• Activity A: According to the text on Lunes de Revolución, who led the supplement's film section?

• Source passage:
# # #
Lunes de Revolución. It was a groundbreaking weekly cultural supplement published by the newspaper Revolución, serving as a vibrant intellectual hub in the immediate aftermath of the Cuban Revolution. Founded and edited by key literary figures, it became the primary platform for Cuba's artistic vanguard, publishing a diverse array of local and international avant-garde work. Its brief but intense publication history was marked by both celebrated cultural openness and escalating political tensions with the revolutionary government, leading to its abrupt termination and a lasting legacy in Cuban intellectual history.

History and founding

The supplement was founded in March 1959, mere months after the triumph of the Cuban Revolution led by Fidel Castro. It emerged from the newspaper Revolución, the official organ of the 26th of July Movement, which was directed by journalist Carlos Franqui. Franqui, alongside the young writer Guillermo Cabrera Infante, who served as its chief editor, envisioned a publication that would embody the revolutionary spirit in the cultural sphere. They secured support from figures within the new government, including Che Guevara, who initially viewed it sympathetically. The editorial team rapidly assembled a remarkable group of collaborators, including writers Virgilio Piñera and Antón Arrufat, filmmaker Tomás Gutiérrez Alea, and critic Ambrosio Fornet, creating a dynamic center for the island's creative forces during a period of immense social upheaval.

Content and cultural impact

Each issue of the publication was a dense, tabloid-style compilation of cutting-edge literature, film criticism, political essays, and visual arts, often exceeding one hundred pages. It featured seminal works by Cuban authors like José Lezama Lima and Nicolás Guillén, alongside translations of international figures such as Jean-Paul Sartre, Albert Camus, and William Faulkner. The supplement played a crucial role in the Latin American Boom, introducing Cuban readers to contemporaries like Julio Cortázar and Carlos Fuentes. Its film section, led by Cabrera Infante and Néstor Almendros, was particularly influential, championing French New Wave directors like François Truffaut and engaging in fierce debates about the role of cinema in the new society. This editorial eclecticism made it essential reading for the intelligentsia, effectively documenting the cultural ferment of the early revolutionary years.
# # #
• Supplied material:
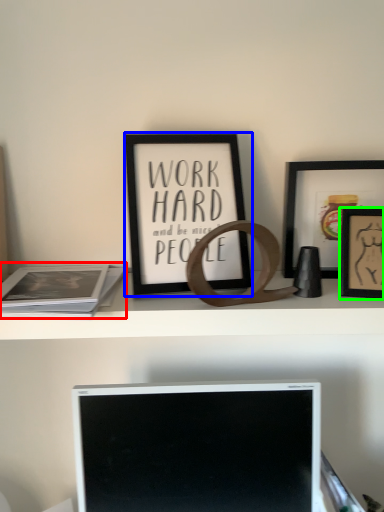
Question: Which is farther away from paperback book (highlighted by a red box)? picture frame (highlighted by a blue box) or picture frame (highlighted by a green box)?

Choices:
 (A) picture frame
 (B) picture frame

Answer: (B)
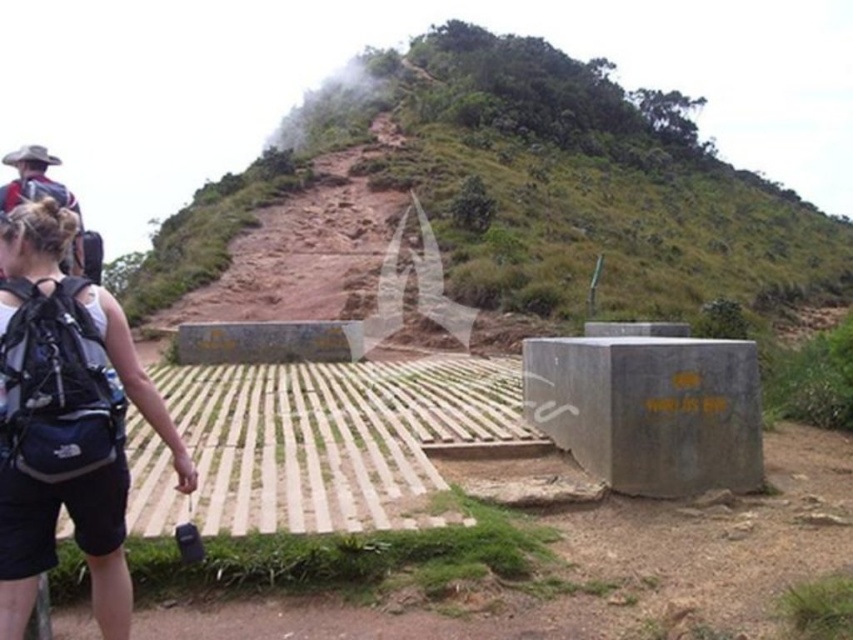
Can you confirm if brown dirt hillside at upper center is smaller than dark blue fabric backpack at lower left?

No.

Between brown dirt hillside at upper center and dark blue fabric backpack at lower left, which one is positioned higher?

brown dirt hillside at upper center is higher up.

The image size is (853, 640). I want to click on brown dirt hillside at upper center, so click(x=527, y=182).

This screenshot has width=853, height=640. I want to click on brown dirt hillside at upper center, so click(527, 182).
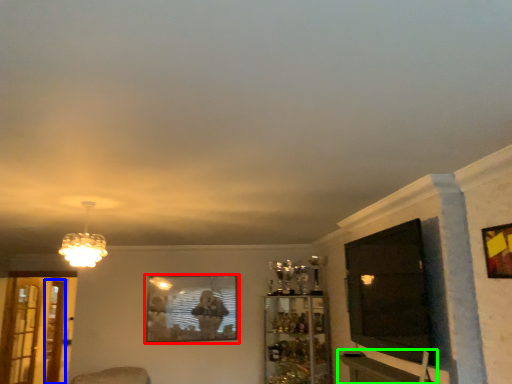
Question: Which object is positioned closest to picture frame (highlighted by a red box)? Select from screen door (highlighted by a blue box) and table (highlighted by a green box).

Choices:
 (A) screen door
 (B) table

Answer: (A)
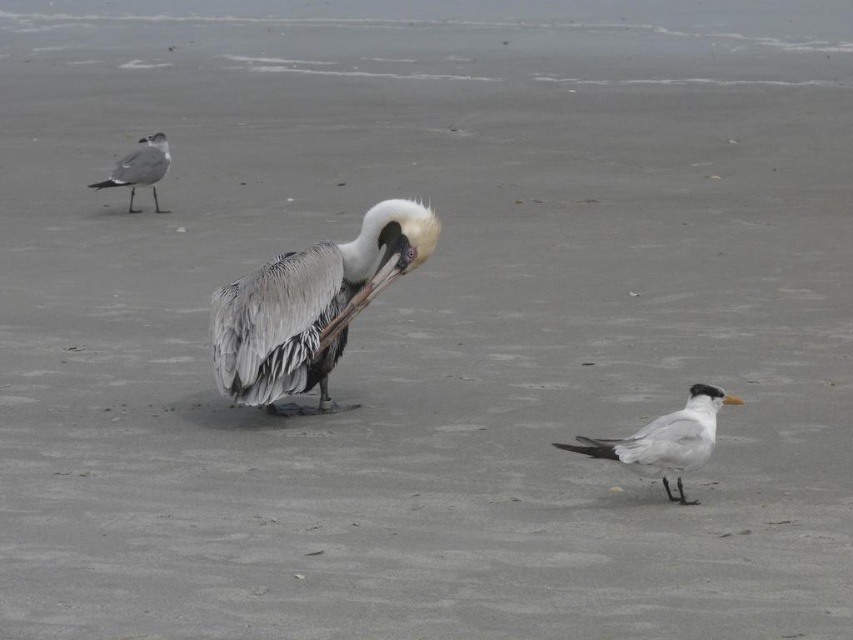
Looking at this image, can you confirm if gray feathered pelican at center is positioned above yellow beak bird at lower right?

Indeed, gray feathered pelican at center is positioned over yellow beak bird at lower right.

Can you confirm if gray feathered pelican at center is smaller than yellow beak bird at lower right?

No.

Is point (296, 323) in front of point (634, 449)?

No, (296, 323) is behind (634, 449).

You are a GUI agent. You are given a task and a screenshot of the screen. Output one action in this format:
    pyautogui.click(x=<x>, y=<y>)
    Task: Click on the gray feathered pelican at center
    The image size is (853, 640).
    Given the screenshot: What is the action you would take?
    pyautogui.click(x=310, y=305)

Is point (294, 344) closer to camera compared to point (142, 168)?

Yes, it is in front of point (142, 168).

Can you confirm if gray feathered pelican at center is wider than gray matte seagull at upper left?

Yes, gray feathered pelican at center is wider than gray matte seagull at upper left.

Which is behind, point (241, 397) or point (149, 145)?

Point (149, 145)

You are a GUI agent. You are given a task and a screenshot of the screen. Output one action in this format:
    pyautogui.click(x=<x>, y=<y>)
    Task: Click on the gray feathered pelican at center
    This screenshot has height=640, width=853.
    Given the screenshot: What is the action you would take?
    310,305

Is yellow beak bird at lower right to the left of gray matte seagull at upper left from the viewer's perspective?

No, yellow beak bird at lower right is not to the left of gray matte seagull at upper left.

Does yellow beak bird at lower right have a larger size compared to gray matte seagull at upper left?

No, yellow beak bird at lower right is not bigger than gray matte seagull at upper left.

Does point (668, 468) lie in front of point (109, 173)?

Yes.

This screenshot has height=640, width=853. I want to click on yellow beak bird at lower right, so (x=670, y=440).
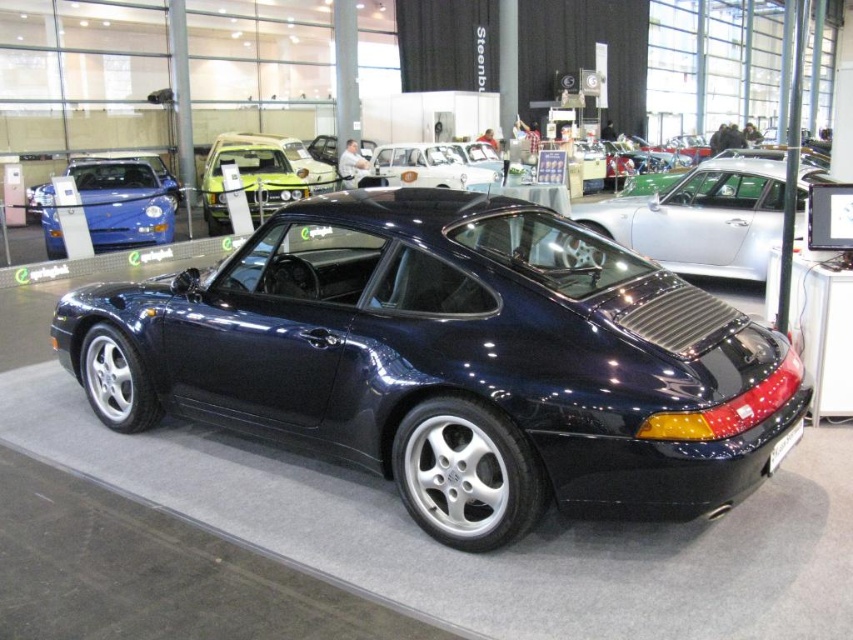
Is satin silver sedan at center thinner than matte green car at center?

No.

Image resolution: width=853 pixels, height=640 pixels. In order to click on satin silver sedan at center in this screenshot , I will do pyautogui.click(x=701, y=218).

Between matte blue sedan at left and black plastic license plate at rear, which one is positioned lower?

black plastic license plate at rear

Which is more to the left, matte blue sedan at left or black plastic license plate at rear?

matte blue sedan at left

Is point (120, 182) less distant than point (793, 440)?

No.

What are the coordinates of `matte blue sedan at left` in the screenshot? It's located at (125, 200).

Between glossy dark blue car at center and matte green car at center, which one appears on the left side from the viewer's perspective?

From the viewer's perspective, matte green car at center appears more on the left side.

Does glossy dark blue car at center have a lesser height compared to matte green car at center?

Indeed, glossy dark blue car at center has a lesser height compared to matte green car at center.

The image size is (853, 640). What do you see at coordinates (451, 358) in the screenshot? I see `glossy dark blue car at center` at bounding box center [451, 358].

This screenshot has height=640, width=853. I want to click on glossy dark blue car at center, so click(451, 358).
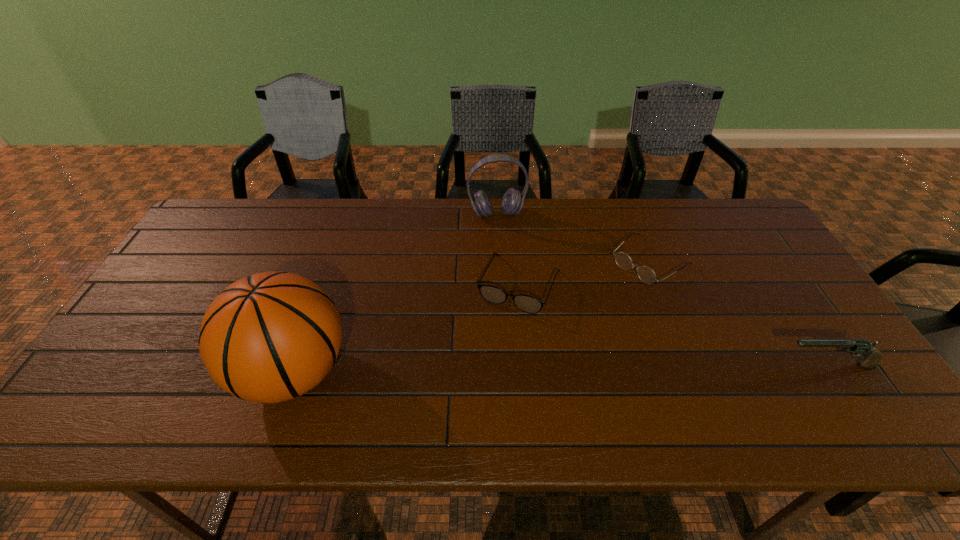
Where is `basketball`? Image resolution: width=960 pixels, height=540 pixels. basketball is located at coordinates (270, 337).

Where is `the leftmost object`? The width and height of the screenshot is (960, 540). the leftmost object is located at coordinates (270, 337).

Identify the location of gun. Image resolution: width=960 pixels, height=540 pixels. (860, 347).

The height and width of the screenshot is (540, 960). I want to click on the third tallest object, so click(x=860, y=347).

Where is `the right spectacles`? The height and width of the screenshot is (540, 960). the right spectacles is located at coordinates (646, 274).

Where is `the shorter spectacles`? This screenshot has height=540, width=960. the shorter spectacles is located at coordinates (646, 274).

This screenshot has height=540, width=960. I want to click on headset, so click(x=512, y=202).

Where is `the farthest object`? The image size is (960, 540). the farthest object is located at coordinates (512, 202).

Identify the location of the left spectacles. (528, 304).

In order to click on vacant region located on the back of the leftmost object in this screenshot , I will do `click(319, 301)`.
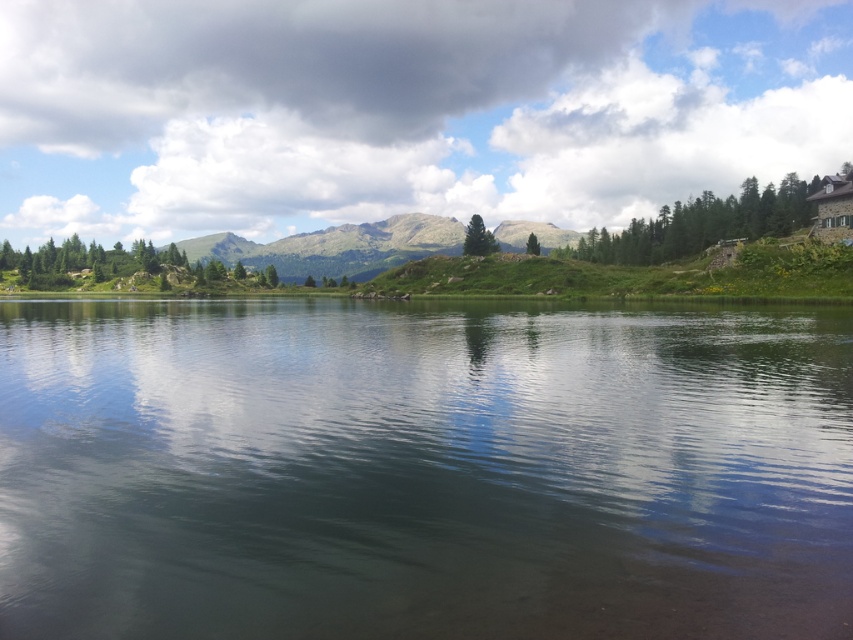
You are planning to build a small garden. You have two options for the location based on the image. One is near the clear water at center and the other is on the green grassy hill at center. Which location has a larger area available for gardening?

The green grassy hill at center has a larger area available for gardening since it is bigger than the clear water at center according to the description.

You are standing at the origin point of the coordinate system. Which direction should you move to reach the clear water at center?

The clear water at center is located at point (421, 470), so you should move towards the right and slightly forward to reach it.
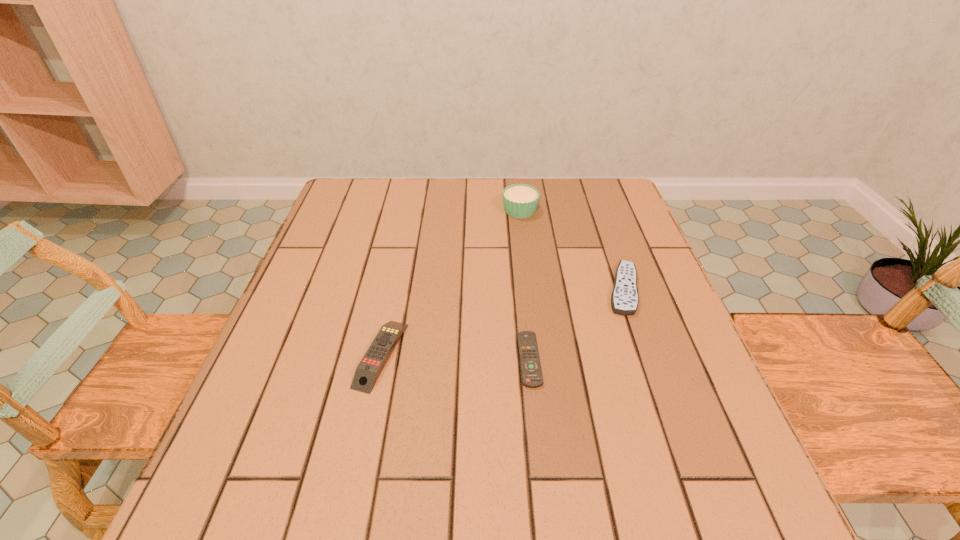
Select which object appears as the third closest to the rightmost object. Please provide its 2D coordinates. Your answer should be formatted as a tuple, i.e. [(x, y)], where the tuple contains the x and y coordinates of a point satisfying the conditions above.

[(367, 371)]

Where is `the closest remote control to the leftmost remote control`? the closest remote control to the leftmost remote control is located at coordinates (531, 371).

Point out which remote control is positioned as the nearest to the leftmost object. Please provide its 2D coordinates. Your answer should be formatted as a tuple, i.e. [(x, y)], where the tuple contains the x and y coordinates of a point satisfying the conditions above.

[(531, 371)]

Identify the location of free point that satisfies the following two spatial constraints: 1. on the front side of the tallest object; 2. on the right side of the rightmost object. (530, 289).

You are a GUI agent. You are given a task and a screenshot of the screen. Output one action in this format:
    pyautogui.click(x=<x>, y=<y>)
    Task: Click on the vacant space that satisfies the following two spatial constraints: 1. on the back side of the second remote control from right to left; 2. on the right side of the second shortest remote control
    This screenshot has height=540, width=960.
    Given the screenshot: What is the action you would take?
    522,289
# # #
• Activity B: Give only the number of lines in the records that contain the string "viewer".

• Task result A: Guillermo Cabrera Infante and Néstor Almendros.

• Task result B: 3